Três policiais militares envolvidos na morte de Kailan Oliveira de Jesus, ocorrida no município de Jequié em maio de 2023, serão submetidos a júri popular após recurso apresentado pelo Ministério Público do Estado da Bahia (MPBA).
Ontem, quinta-feira (6), a Segunda Câmara Criminal do Tribunal de Justiça julgou e acatou os pedidos do MPBA, por meio do Grupo de Atuação Especial Operacional de Segurança Pública (Geosp), reformando a sentença da Vara Criminal de Jequié, que havia absolvido sumariamente os policiais. Também foi determinada a prisão cautelar dos PMs Milton Ferraz de Andrade Júnior, Edgar Almeida Gomes e Valdomiro Teixeira Dias.
No recurso, os promotores de Justiça do Geosp reforçaram que a morte de Kailan ocorreu por execução sumária, com recurso que impossibilitou sua defesa e por motivo torpe, “tendo sido praticada por agentes do Estado que abusaram de sua autoridade, forjaram provas e manipularam a cena do crime, apresentando posteriormente uma versão inverídica dos fatos à autoridade policial”. Eles ressaltaram que a materialidade do crime é incontestável e os indícios de autoria são robustos.

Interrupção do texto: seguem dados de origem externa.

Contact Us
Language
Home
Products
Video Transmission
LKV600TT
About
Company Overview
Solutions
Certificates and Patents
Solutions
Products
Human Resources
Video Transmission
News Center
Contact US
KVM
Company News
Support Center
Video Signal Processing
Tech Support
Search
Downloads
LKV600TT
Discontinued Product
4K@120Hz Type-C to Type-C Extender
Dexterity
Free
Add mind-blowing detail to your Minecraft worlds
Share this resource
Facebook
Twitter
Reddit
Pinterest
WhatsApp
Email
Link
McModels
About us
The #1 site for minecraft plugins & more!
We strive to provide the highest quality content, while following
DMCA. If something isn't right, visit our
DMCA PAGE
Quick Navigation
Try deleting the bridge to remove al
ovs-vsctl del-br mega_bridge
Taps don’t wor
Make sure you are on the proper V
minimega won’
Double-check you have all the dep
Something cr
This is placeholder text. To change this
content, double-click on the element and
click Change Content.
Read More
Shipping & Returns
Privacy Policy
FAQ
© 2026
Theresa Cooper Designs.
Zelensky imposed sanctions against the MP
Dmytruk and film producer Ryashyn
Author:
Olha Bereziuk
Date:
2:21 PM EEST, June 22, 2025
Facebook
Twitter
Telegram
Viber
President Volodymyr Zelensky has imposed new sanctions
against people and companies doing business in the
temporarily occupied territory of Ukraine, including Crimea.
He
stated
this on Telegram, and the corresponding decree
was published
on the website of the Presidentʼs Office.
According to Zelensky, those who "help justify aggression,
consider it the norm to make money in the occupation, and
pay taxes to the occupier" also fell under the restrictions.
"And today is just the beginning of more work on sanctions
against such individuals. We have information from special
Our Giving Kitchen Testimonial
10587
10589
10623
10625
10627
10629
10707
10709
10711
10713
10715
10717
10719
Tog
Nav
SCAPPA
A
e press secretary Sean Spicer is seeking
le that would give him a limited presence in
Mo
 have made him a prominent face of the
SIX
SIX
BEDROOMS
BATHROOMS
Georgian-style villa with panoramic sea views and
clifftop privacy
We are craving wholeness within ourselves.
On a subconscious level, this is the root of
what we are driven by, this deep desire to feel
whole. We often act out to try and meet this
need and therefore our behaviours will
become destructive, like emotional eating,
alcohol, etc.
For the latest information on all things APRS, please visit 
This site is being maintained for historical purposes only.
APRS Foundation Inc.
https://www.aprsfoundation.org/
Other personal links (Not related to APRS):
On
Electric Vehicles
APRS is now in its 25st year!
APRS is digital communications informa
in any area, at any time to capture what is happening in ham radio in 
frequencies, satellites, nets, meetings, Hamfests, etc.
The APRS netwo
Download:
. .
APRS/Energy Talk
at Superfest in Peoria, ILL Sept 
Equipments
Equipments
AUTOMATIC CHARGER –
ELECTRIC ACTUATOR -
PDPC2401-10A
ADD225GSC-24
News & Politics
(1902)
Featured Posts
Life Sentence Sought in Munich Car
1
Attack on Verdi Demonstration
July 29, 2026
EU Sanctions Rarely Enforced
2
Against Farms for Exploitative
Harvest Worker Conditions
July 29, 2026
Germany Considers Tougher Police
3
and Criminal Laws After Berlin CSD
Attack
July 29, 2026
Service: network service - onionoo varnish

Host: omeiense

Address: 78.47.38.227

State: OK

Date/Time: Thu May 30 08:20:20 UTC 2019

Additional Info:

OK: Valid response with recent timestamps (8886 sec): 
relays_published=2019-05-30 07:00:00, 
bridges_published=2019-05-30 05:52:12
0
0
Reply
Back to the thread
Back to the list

As investigações apontam que, no dia 10 de maio de 2023, os policiais invadiram a residência da irmã de Kailan de Jesus, retirando ela e os filhos de dentro da casa, onde permaneceram sozinhos com a vítima. Minutos depois, com a vítima desarmada e sem apresentar resistência, os policiais atiraram contra ele, que morreu instantaneamente.
Os PMs foram presos pela primeira vez em dezembro de 2024 no sudoeste baiano, durante a deflagração da ‘Operação Choque de Ordem’, que investigou o envolvimento dos agentes na morte. Foram presos novamente em março de 2025, quando a Justiça acatou recurso do MP contra decisão de soltura da Vara Criminal de Jequié.